• Given request
Starting at the line that contains "mask_w, mask_h, mask_svg." and continuing through the end of the listing, give those lines again with "compact" switched to "minified" and nothing else changed. Leave the pictures out.

• Information provided
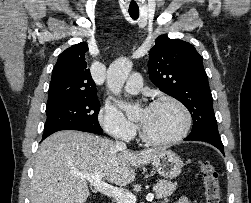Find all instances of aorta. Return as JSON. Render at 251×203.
I'll list each match as a JSON object with an SVG mask.
<instances>
[{
	"label": "aorta",
	"instance_id": "aorta-1",
	"mask_svg": "<svg viewBox=\"0 0 251 203\" xmlns=\"http://www.w3.org/2000/svg\"><path fill=\"white\" fill-rule=\"evenodd\" d=\"M132 69V62L126 59L114 61L107 70V86L110 91L120 96L121 90ZM118 106L125 112L128 118L134 117L138 113V107L118 102Z\"/></svg>",
	"mask_w": 251,
	"mask_h": 203
}]
</instances>
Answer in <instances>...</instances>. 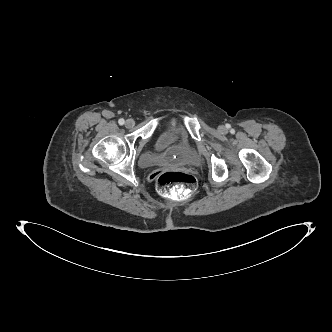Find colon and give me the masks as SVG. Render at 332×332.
<instances>
[{
    "instance_id": "5ec220e1",
    "label": "colon",
    "mask_w": 332,
    "mask_h": 332,
    "mask_svg": "<svg viewBox=\"0 0 332 332\" xmlns=\"http://www.w3.org/2000/svg\"><path fill=\"white\" fill-rule=\"evenodd\" d=\"M155 186L165 196L176 199H184L191 196L196 188V178L188 172L183 171H161L156 173Z\"/></svg>"
}]
</instances>
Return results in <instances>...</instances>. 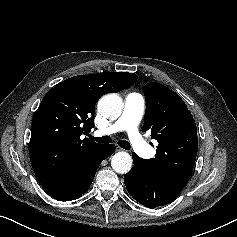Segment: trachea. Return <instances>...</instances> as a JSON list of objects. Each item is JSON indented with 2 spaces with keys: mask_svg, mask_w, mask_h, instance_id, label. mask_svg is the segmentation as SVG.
Returning <instances> with one entry per match:
<instances>
[{
  "mask_svg": "<svg viewBox=\"0 0 237 237\" xmlns=\"http://www.w3.org/2000/svg\"><path fill=\"white\" fill-rule=\"evenodd\" d=\"M89 138L96 141V142H99V143H111V138L109 136H103V137H93L91 135H89ZM118 145L123 148V149H126V150H130L131 146L129 144L128 141L126 140H120L118 141Z\"/></svg>",
  "mask_w": 237,
  "mask_h": 237,
  "instance_id": "obj_1",
  "label": "trachea"
}]
</instances>
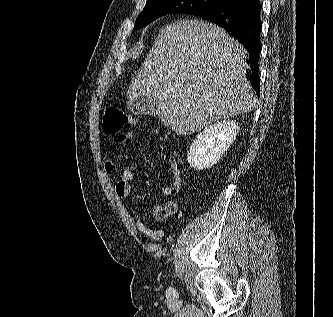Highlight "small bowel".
Segmentation results:
<instances>
[{"label": "small bowel", "instance_id": "small-bowel-1", "mask_svg": "<svg viewBox=\"0 0 333 317\" xmlns=\"http://www.w3.org/2000/svg\"><path fill=\"white\" fill-rule=\"evenodd\" d=\"M133 133H123L118 136L119 142H126L133 139ZM103 167L108 174H115L117 171L116 164L109 155H105L103 158ZM171 168L173 172V183L164 188L163 192L167 196H176L179 193L181 187V173L175 162H171ZM133 178V172L130 168H125L116 183L115 191L119 198H128L131 194V180ZM180 211L179 203L176 200H169L163 206L155 207L152 211V216L158 221H163L169 216H176ZM135 227L138 232L145 235L152 241H158L166 234L165 229H152L148 227L144 222L135 220Z\"/></svg>", "mask_w": 333, "mask_h": 317}]
</instances>
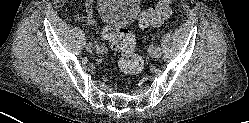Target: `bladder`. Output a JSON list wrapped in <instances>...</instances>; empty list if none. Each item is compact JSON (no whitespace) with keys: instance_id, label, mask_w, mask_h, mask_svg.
<instances>
[{"instance_id":"obj_1","label":"bladder","mask_w":249,"mask_h":123,"mask_svg":"<svg viewBox=\"0 0 249 123\" xmlns=\"http://www.w3.org/2000/svg\"><path fill=\"white\" fill-rule=\"evenodd\" d=\"M140 0H98L99 17L106 24L127 25L139 13Z\"/></svg>"}]
</instances>
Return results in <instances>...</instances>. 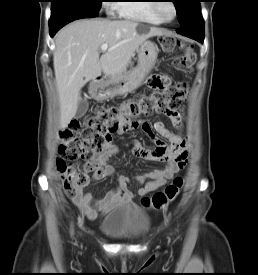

• Answer to this exercise
Target: `bladder`. Output a JSON list wrapped in <instances>...</instances>; empty list if none. Each item is minified JSON (no whitespace) with keys: instance_id, label, mask_w, mask_h, mask_svg.
<instances>
[{"instance_id":"obj_1","label":"bladder","mask_w":249,"mask_h":123,"mask_svg":"<svg viewBox=\"0 0 249 123\" xmlns=\"http://www.w3.org/2000/svg\"><path fill=\"white\" fill-rule=\"evenodd\" d=\"M140 0H98L99 17L106 24L127 25L139 13Z\"/></svg>"}]
</instances>
Return results in <instances>...</instances>. 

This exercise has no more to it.